A fronte di un’imprescindibile analiticità d’approccio nella deduzione del mezzo di prova da parte del contribuente deve corrispondere una speculare indispensabile analiticità di riscontro da parte del giudice, il quale, da un lato, è tenuto ad operare una verifica rigorosa dell’efficacia dimostrativa delle prove fornite dal contribuente a giustificazione di ogni singola movimentazione accertata, e, dall’altro, è vincolato all’incombenza di dare espressamente conto in sentenza delle risultanze di quella verifica.

In questa cornice autocertificazioni e dichiarazioni sostitutive di atti di notorietà, secondo la giurisprudenza di legittimità, condivisa da questo Collegio, non hanno valore di prova nel sistema dell’accertamento giudiziario delle vicende fiscali: “L’attribuzione di efficacia probatoria alla dichiarazione sostitutiva dell’atto di notorietà che, così come l’autocertificazione in genere, ha attitudine certificativa e probatoria esclusivamente in alcune procedure amministrative, essendo viceversa priva di efficacia in sede giurisdizionale, trova, con specifico riguardo al contenzioso tributario, ostacolo invalicabile nella previsione del D.Lgs. n. 546 del 1992, art. 7, comma 4, giacchè finirebbe per introdurre nel processo tributario – eludendo il divieto di giuramento e prova testimoniale – un mezzo di prova, non solo equipollente a quello vietato, ma anche costituito al di fuori del processo” (Cass. n. 6755 del 2007; Cass. n. 703 del 2007; Cass. n. 16348 del 2008; Cass. n. 6755 del 2010; Cass. n. 1663 del 2013; Cass. n. 32568 del 2019).
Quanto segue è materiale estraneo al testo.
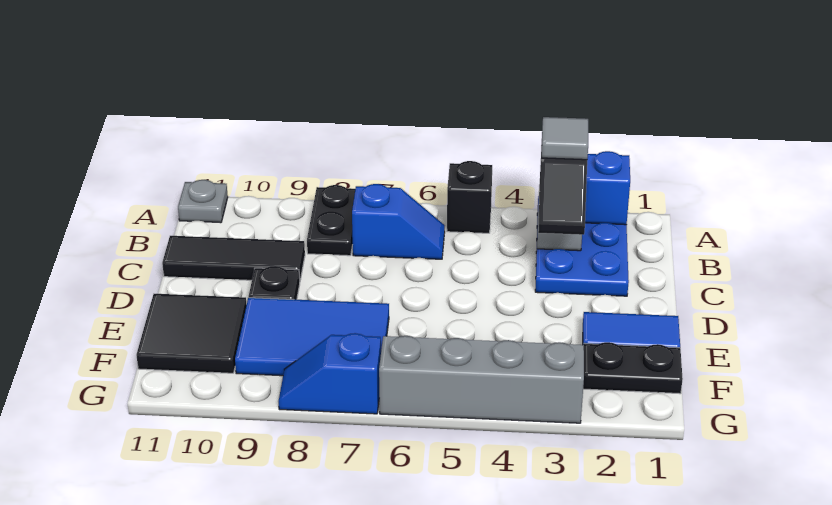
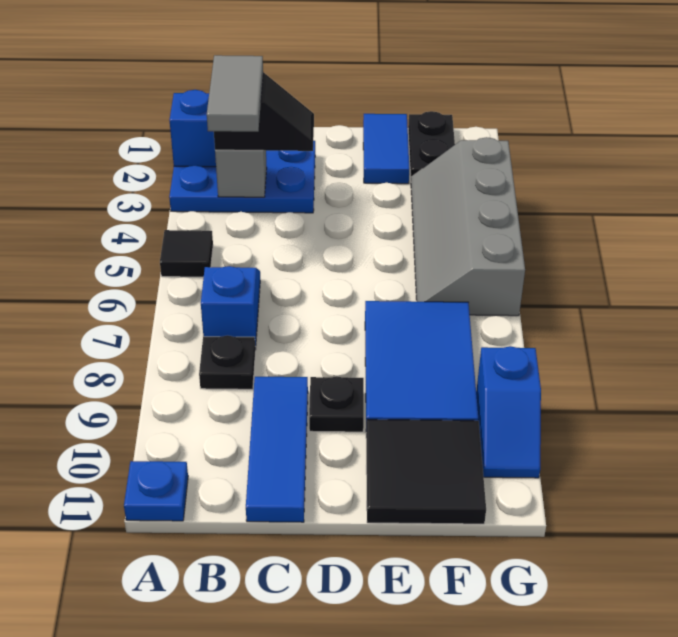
black brick A5 level 1 -> black tile A5 level 1
black plate A8:B8 level 1 -> black plate B8 level 1
grey plate A11 level 1 -> blue plate A11 level 1
grey tile B3 level 4 -> grey tile B3:B4 level 4
black tile C9:C11 level 1 -> blue tile C9:C11 level 1
blue slope G7:G8 level 1 top 7 -> blue slope G9:G10 level 1 top 9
Nella fattispecie concreta, il giudice d’appello non ha fatto corretta applicazione di questi canoni giuridici in quanto, in primo luogo, ha valorizzato in modo dirimente il contenuto di mere dichiarazioni sostitutive dell’atto di notorietà, in secondo luogo, ha parallelamente omesso di compiere un’accurata e puntuale verifica della idoneità dimostrativa degli elementi offerti dalla contribuente a giustificazione dell’irrilevanza fiscale di ciascuna movimentazione. Sotto tale ultimo profilo, la CTR, dopo essersi soffermata soltanto sul versamento asseritamente correlato al riscatto di polizze vita presso la Compagnia (OMISSIS) Adriatico – che ha ritenuto sulla base del proprio libero convincimento suscettibile di provare per il relativo importo l’assenza di ricavi non dichiarati ed imponibili -, si è discostata dai suddetti criteri in tema di riparto dell’onere della prova approssimativamente ascrivendo gli altri prelevamenti a imprecisate “spese strettamente legate al consumo personale/professionale e della famiglia”, all’indefinito “acquisto di “materiale per l’ufficio professionale”, alle spese fiscali di una indeterminata causa civile iscritta a ruolo, a vaghe “spese di famiglia”. I primi tre motivi di ricorso vanno, in definitiva accolti; il quarto motivo va rigettato. Dall’accoglimento delle prime tre censure discende la cassazione della sentenza d’appello e la rimessione della causa per un nuovo esame alla CTR della Basilicata, in diversa composizione.

P.Q.M.

La Corte accoglie il ricorso; cassa la sentenza impugnata; rinvia per un nuovo esame e per la regolazione delle spese del giudizio alla CTR territorialmente competente, in diversa composizione.

Così deciso in Roma, nella Camera di consiglio della Sezione Tributaria della Suprema Corte di Cassazione, il 13 ottobre 2020.